WHAT YOU WILL DO:
Retype the entries below exactly, dropping the images.
..............................
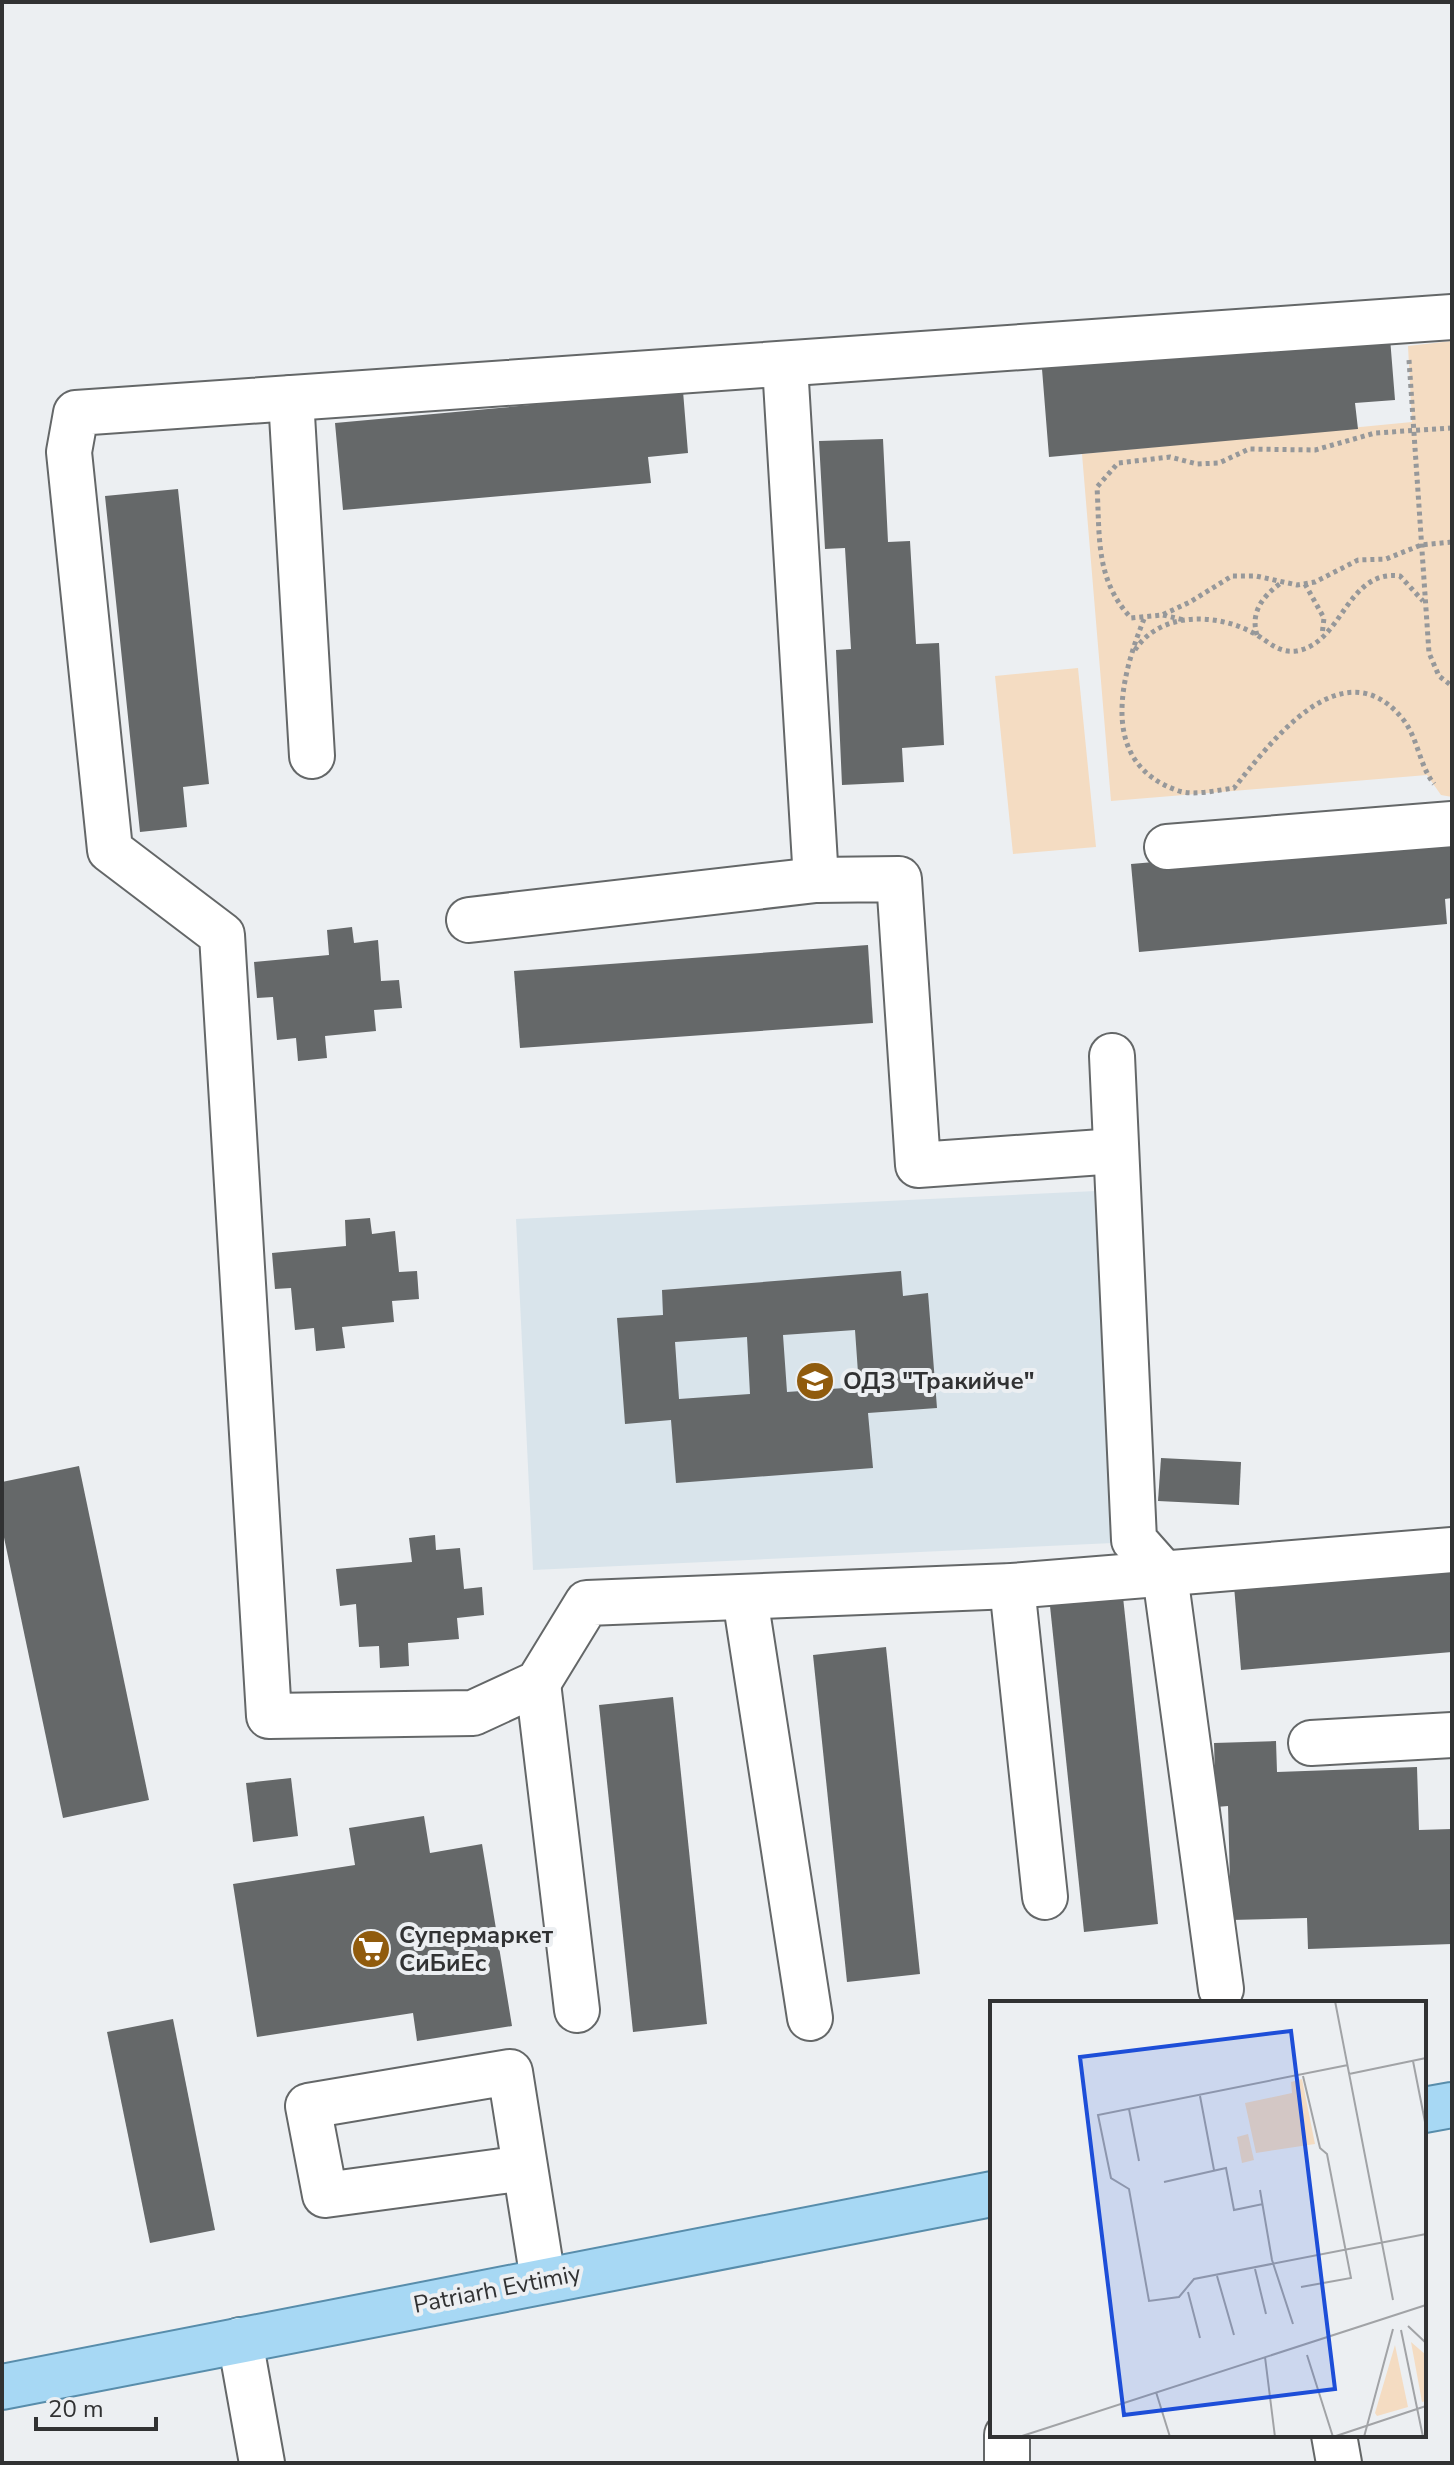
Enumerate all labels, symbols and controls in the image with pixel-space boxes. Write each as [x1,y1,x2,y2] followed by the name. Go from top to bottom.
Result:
[794,1360,836,1402] school or university icon: ОДЗ "Тракийче"
[843,1365,1034,1397] place label: ОДЗ "Тракийче"
[399,1919,554,1979] place label: Супермаркет СиБиЕс
[350,1928,392,1970] supermarket icon: Супермаркет СиБиЕс
[990,2001,1426,2437] inset map
[411,2257,584,2321] street label: Patriarh Evtimiy
[36,2381,156,2431] scale bar
[48,2393,104,2425] text: 20 m

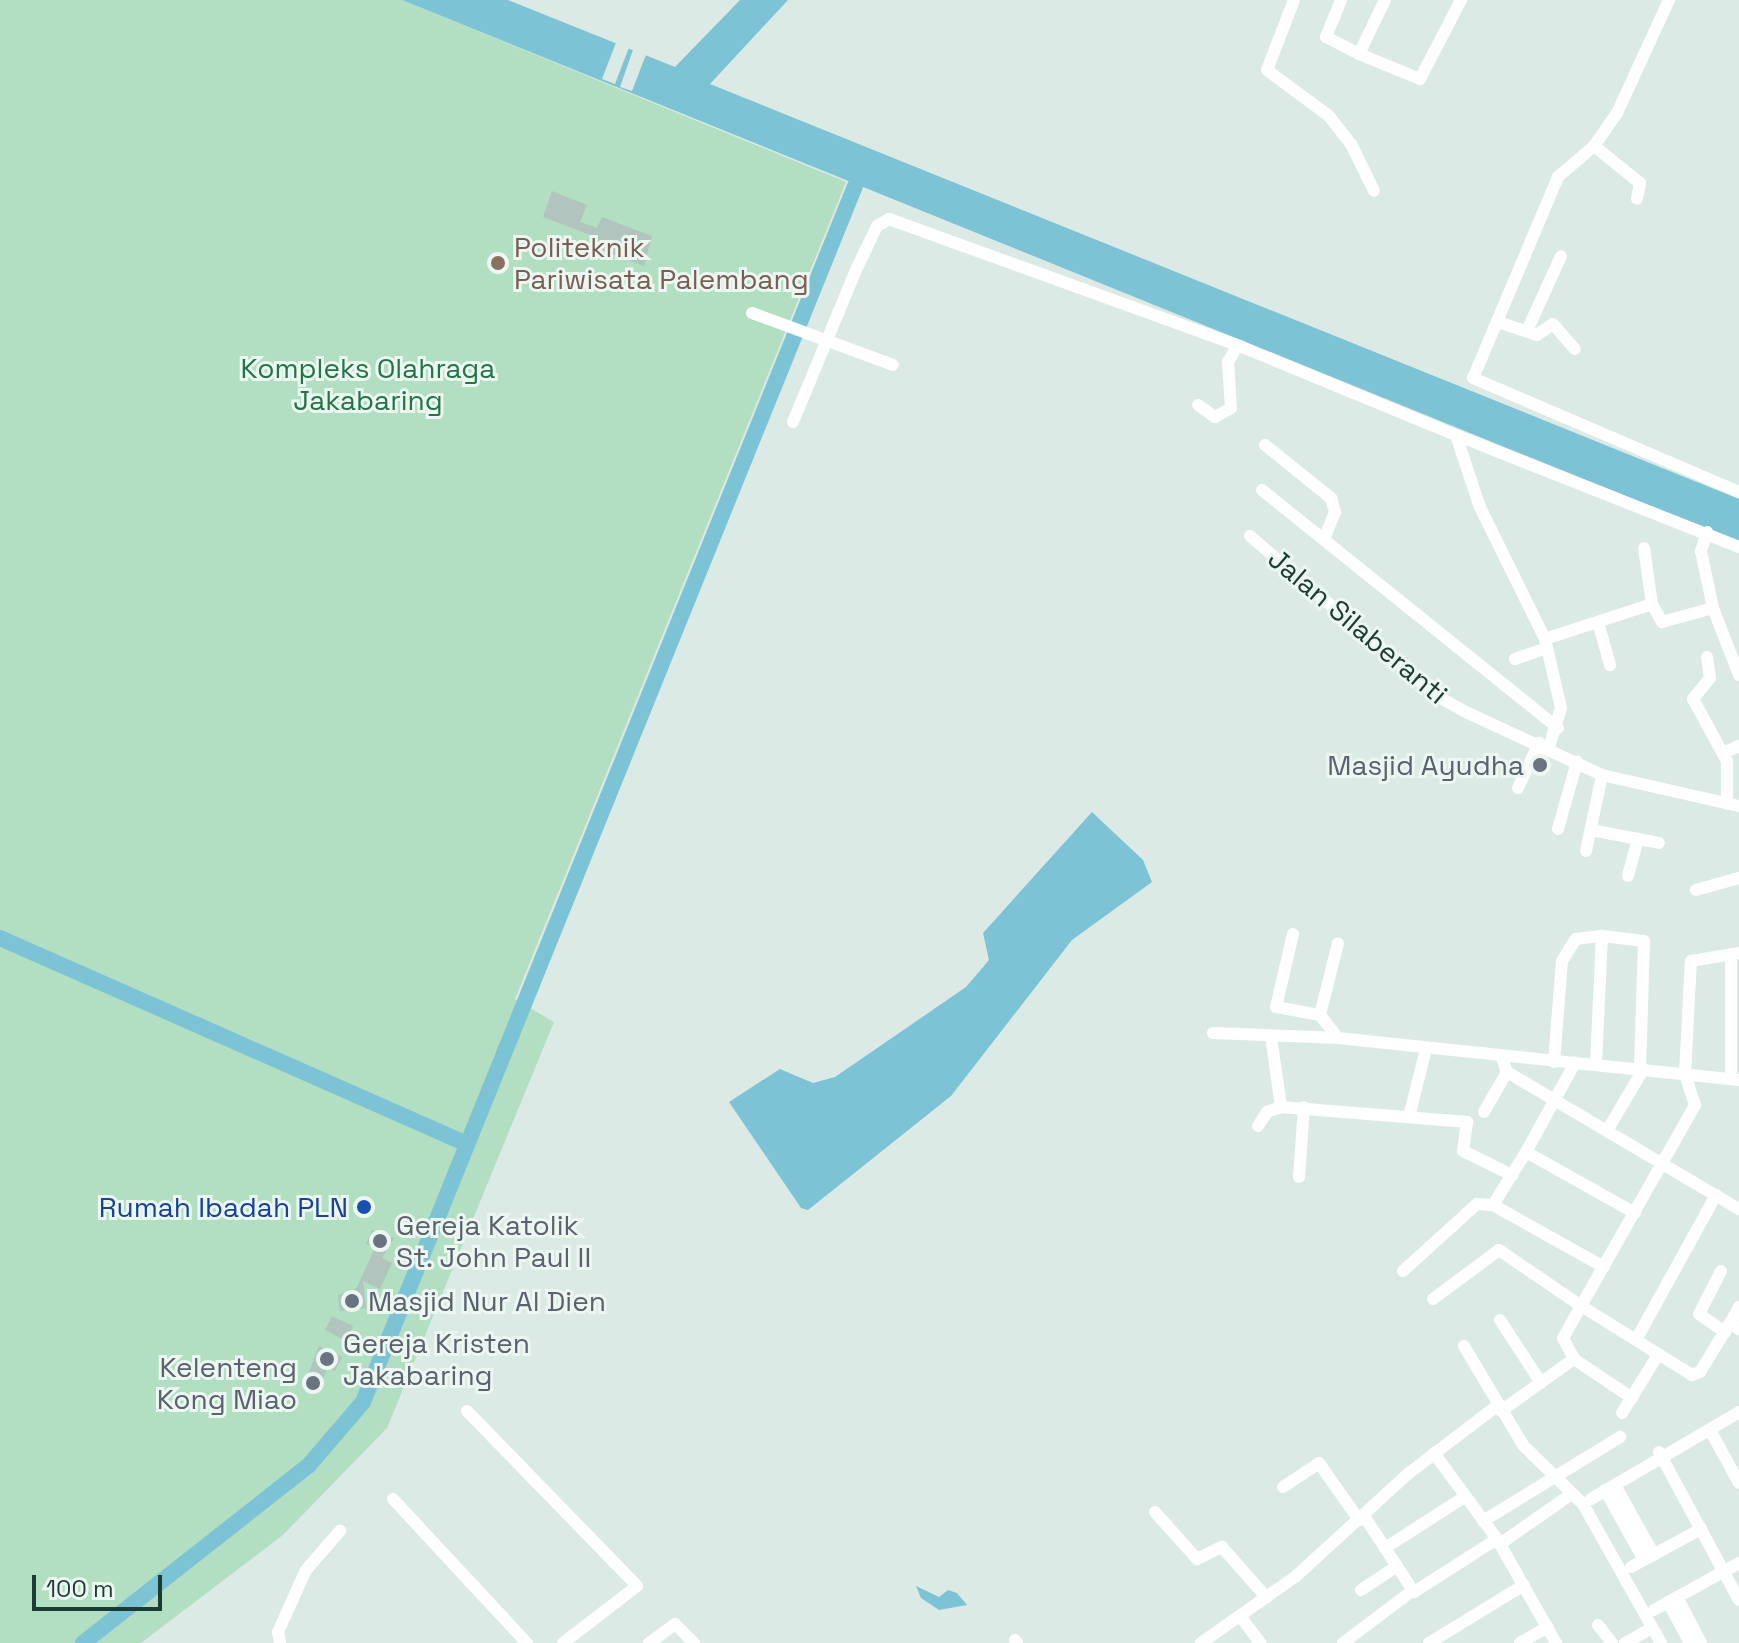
..............................
SOLUTION TO THIS EXERCISE:
Enumerate all labels, symbols and controls in the image with pixel-space boxes. Write each as [x1,y1,x2,y2] followed by the name. Go from top to bottom.
Result:
[794,1360,836,1402] school or university icon: ОДЗ "Тракийче"
[843,1365,1034,1397] place label: ОДЗ "Тракийче"
[399,1919,554,1979] place label: Супермаркет СиБиЕс
[350,1928,392,1970] supermarket icon: Супермаркет СиБиЕс
[990,2001,1426,2437] inset map
[411,2257,584,2321] street label: Patriarh Evtimiy
[36,2381,156,2431] scale bar
[48,2393,104,2425] text: 20 m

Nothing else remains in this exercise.